Step 4: Doublet removal (standard track)
In Step 4 of the standard analysis track, doublets (barcodes produced by sequencing two or more cells) are identified and optionally removed from downstream analysis using the DoubletFinder tool (McGinnis et al. 2019).
The following parameters are adjustable for Step 4 of the standard track (~/working_directory/job_info/parameters/step4_par.txt
):
Parameter | Default | Description |
---|---|---|
par_save_RNA | Yes | Whether or not to export an RNA expression matrix |
par_save_metadata | Yes | Whether or not to export a metadata dataframe |
par_seurat_object | NULL | If users already have a Seurat object(s), they may provide the path to a directory that contains an existing Seurat object(s) to initiate the pipeline at Step 4 |
par_RunUMAP_dims | 25 | Number of dimensions to use as input features for uniform manifold approximation and projection (UMAP) |
par_RunUMAP_n.neighbors | 45 | Number of neighboring points used in local approximations of manifold structure |
par_dropDN | Yes | Whether or not to remove predicted doublets from downstream analyses |
par_PCs | 25 | The number of statistically significant principal components.
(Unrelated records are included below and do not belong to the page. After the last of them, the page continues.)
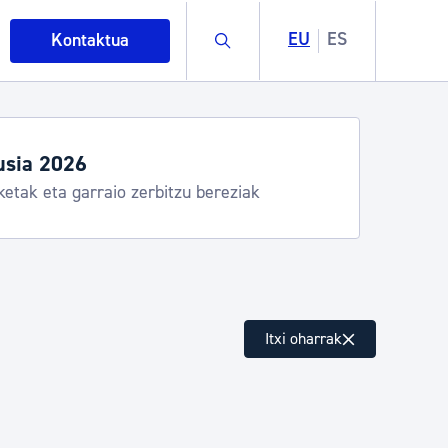
Buscar
EU
ES
Kontaktua
usia 2026
ketak eta garraio zerbitzu bereziak
intza
Itxi oharrak
ndakinak eta ingurumena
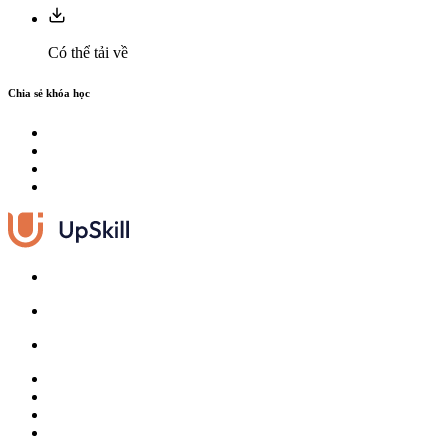
Có thể tải về
Chia sẻ khóa học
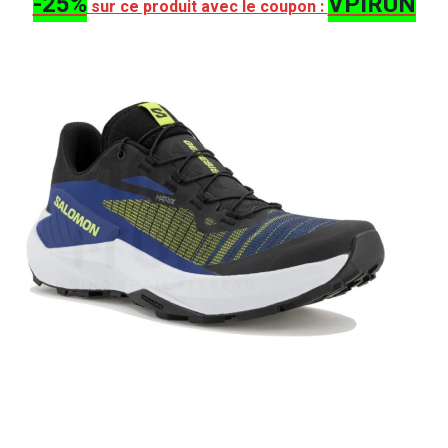
-25%
VPIRUN
sur ce produit avec le coupon :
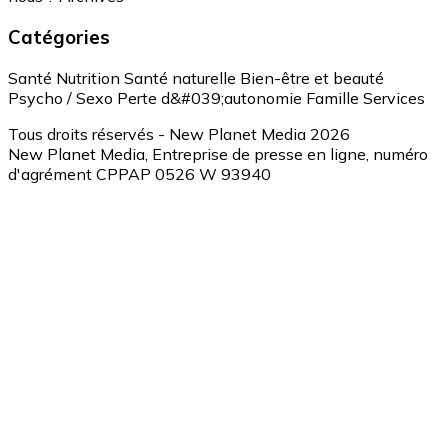
Catégories
Santé
Nutrition
Santé naturelle
Bien-être et beauté
Psycho / Sexo
Perte d&#039;autonomie
Famille
Services
Tous droits réservés - New Planet Media 2026
New Planet Media, Entreprise de presse en ligne, numéro
d'agrément CPPAP 0526 W 93940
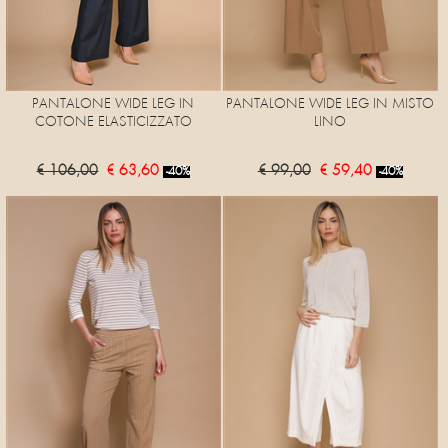
PANTALONE WIDE LEG IN
PANTALONE WIDE LEG IN MISTO
COTONE ELASTICIZZATO
LINO
€ 106,00
€ 63,60
€ 99,00
€ 59,40
-40%
-40%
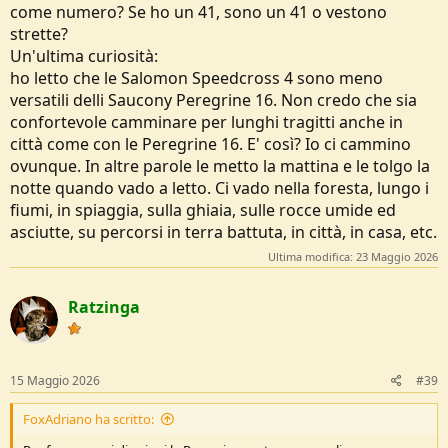
come numero? Se ho un 41, sono un 41 o vestono
strette?
Un'ultima curiosità:
ho letto che le Salomon Speedcross 4 sono meno
versatili delli Saucony Peregrine 16. Non credo che sia
confortevole camminare per lunghi tragitti anche in
città come con le Peregrine 16. E' così? Io ci cammino
ovunque. In altre parole le metto la mattina e le tolgo la
notte quando vado a letto. Ci vado nella foresta, lungo i
fiumi, in spiaggia, sulla ghiaia, sulle rocce umide ed
asciutte, su percorsi in terra battuta, in città, in casa, etc.
Ultima modifica:
23 Maggio 2026
Ratzinga
15 Maggio 2026
#39
FoxAdriano ha scritto:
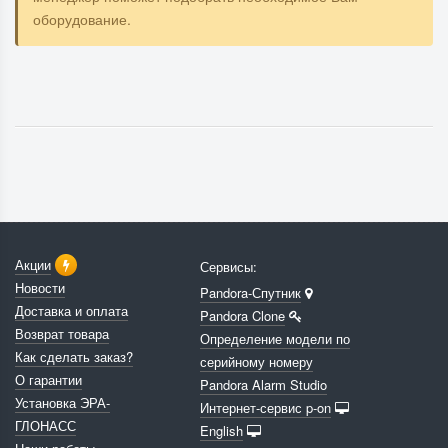
оборудование.
Акции
Сервисы:
Новости
Pandora-Спутник
Доставка и оплата
Pandora Clone
Возврат товара
Определение модели по
Как сделать заказ?
серийному номеру
О гарантии
Pandora Alarm Studio
Установка ЭРА-
Интернет-сервис p-on
ГЛОНАСС
English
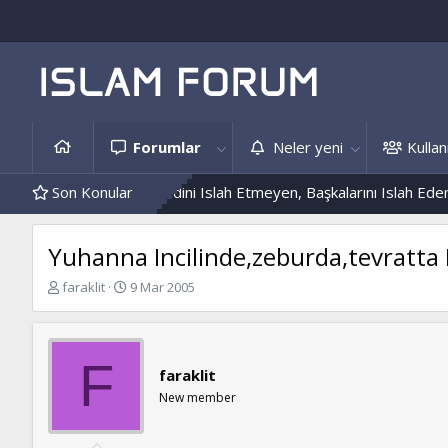
Forumlar
Neler yeni
Kullanı
is Örnekleri
Son Konular
Kendini Islah Etmeyen, Başkalarını Islah Edemez...
Yuhanna Incilinde,zeburda,tevratta
K
B
faraklit
9 Mar 2005
o
a
n
ş
b
l
u
a
F
faraklit
y
n
u
g
New member
b
ı
a
ç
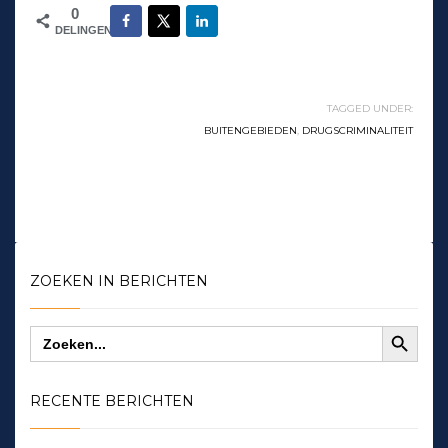
0
DELINGEN
TAGGED UNDER:
BUITENGEBIEDEN
,
DRUGSCRIMINALITEIT
ZOEKEN IN BERICHTEN
Zoekknop
Zoek
naar:
RECENTE BERICHTEN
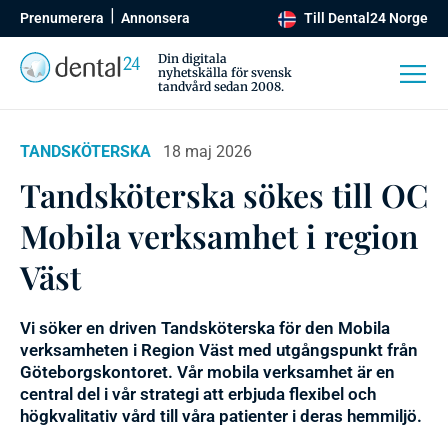
Prenumerera
Annonsera
Till Dental24 Norge
Din digitala
nyhetskälla för svensk
tandvård sedan 2008.
TANDSKÖTERSKA
18 maj 2026
Tandsköterska sökes till OC
Mobila verksamhet i region
Väst
Vi söker en driven Tandsköterska för den Mobila
verksamheten i Region Väst med utgångspunkt från
Göteborgskontoret. Vår mobila verksamhet är en
central del i vår strategi att erbjuda flexibel och
högkvalitativ vård till våra patienter i deras hemmiljö.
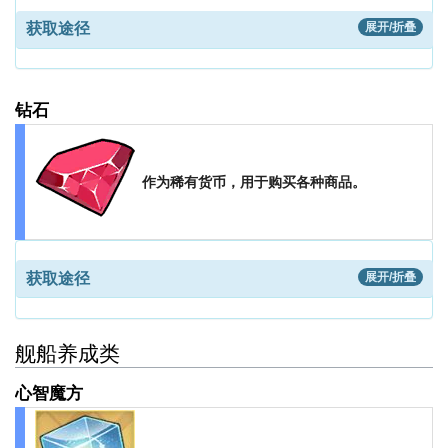
获取途径
展开/折叠
钻石
作为稀有货币，用于购买各种商品。
获取途径
展开/折叠
舰船养成类
心智魔方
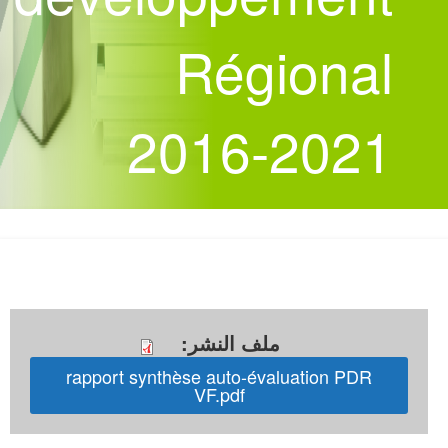
Régional
2016-2021
ملف النشر
:
rapport synthèse auto-évaluation PDR
VF.pdf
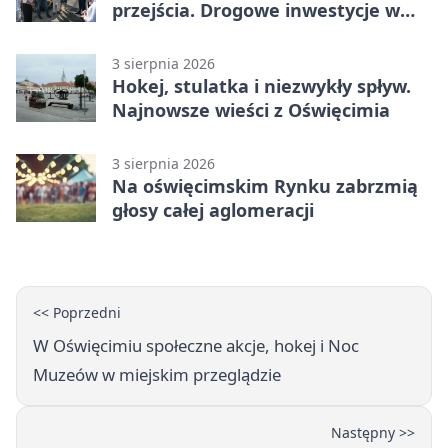
przejścia. Drogowe inwestycje w
powiecie
3 sierpnia 2026
Hokej, stulatka i niezwykły spływ.
Najnowsze wieści z Oświęcimia
3 sierpnia 2026
Na oświęcimskim Rynku zabrzmią
głosy całej aglomeracji
<< Poprzedni
W Oświęcimiu społeczne akcje, hokej i Noc
Muzeów w miejskim przeglądzie
Następny >>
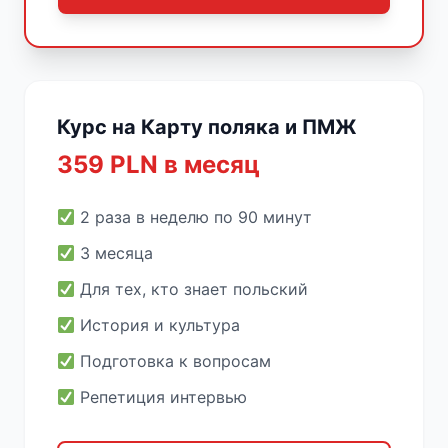
Курс на Карту поляка и ПМЖ
359 PLN в месяц
2 раза в неделю по 90 минут
3 месяца
Для тех, кто знает польский
История и культура
Подготовка к вопросам
Репетиция интервью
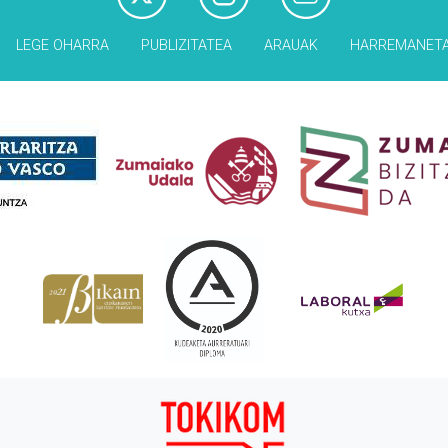
LEGE OHARRA
PUBLIZITATEA
ARAUAK
HARREMANET
Babesleak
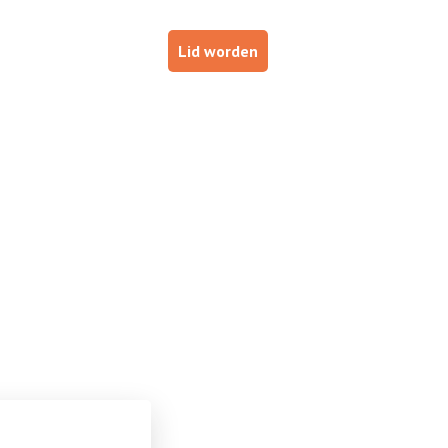
p
Haal je brevet!
Lid worden
ESTUURDERS
VOOR INSTRUCTEURS
DE NOB
 aan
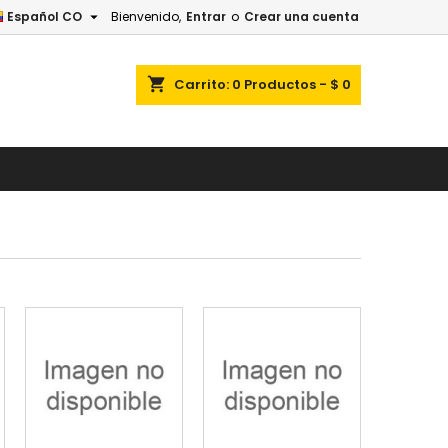

Español CO
Bienvenido,
Entrar
o
Crear una cuenta
×
×
×
×
shopping_cart
Carrito:
0
Productos - $ 0
ist
)
)
)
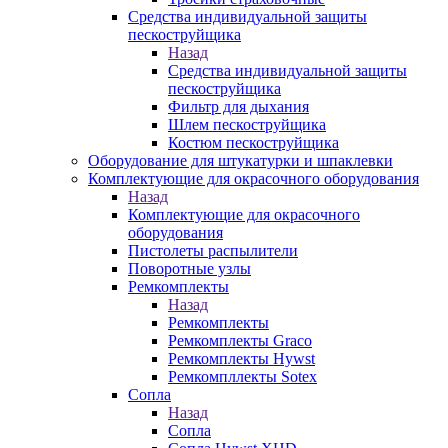
Средства индивидуальной защиты
пескоструйщика
Назад
Средства индивидуальной защиты
пескоструйщика
Фильтр для дыхания
Шлем пескоструйщика
Костюм пескоструйщика
Оборудование для штукатурки и шпаклевки
Комплектующие для окрасочного оборудования
Назад
Комплектующие для окрасочного
оборудования
Пистолеты распылители
Поворотные узлы
Ремкомплекты
Назад
Ремкомплекты
Ремкомплекты Graco
Ремкомплекты Hywst
Ремкомпллекты Sotex
Сопла
Назад
Сопла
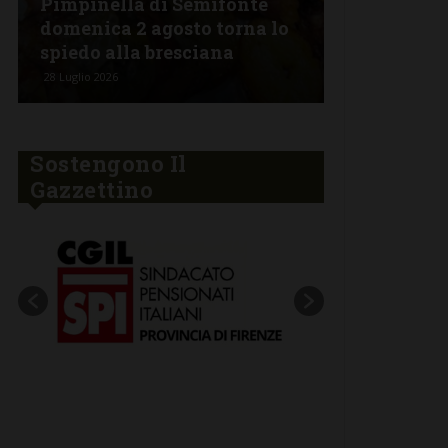
Pimpinella di Semifonte
Apericena 
domenica 2 agosto torna lo
all’agritur
spiedo alla bresciana
Pimpinell
28 Luglio 2026
26 Luglio 2026
Sostengono Il
Gazzettino
New title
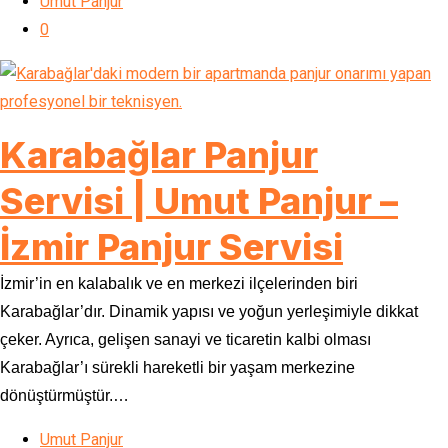
Umut Panjur
0
Karabağlar Panjur
Servisi | Umut Panjur –
İzmir Panjur Servisi
İzmir’in en kalabalık ve en merkezi ilçelerinden biri
Karabağlar’dır. Dinamik yapısı ve yoğun yerleşimiyle dikkat
çeker. Ayrıca, gelişen sanayi ve ticaretin kalbi olması
Karabağlar’ı sürekli hareketli bir yaşam merkezine
dönüştürmüştür.…
Umut Panjur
Can be informed by elbow plot produced in Step 3 |
par_pN | 0.25 | The number of artificial doublets to generate. DoubletFinderr is largely invariant to this parameter. We suggest keeping 0.25 |
par_sct | FALSE | Logical representing whether SCTransform was used during original Seurat object pre-processing |
par_sample_names | NULL | A list of sample names for each sample in the experiement, corresponding to the expected doublet rates listed in the parameter below. Sample names should be the same as those used to produce the samples_info folder during the setup procedures. |
par_expected_doublet_rate | NULL | A vector of expected doublet rates for each sample (e.g. for a 5% expected doublet rate, write 0.05). The expected doublet rates for each sample should be listed in the same order as the sample names in the above parameter. Make sure to have as many expected doublet rates listed as you have samples. |
Note: For more information regarding the expected doublet rates, please see the 10X Genomics documentation.
To run Step 4, use the following command:
bash $SCRNABOX_HOME/launch_scrnabox.sh \
-d ${SCRNABOX_PWD} \
--steps 4
The resulting output files are deposited into ~/working_directory/step4
. For a description of the outputs see here.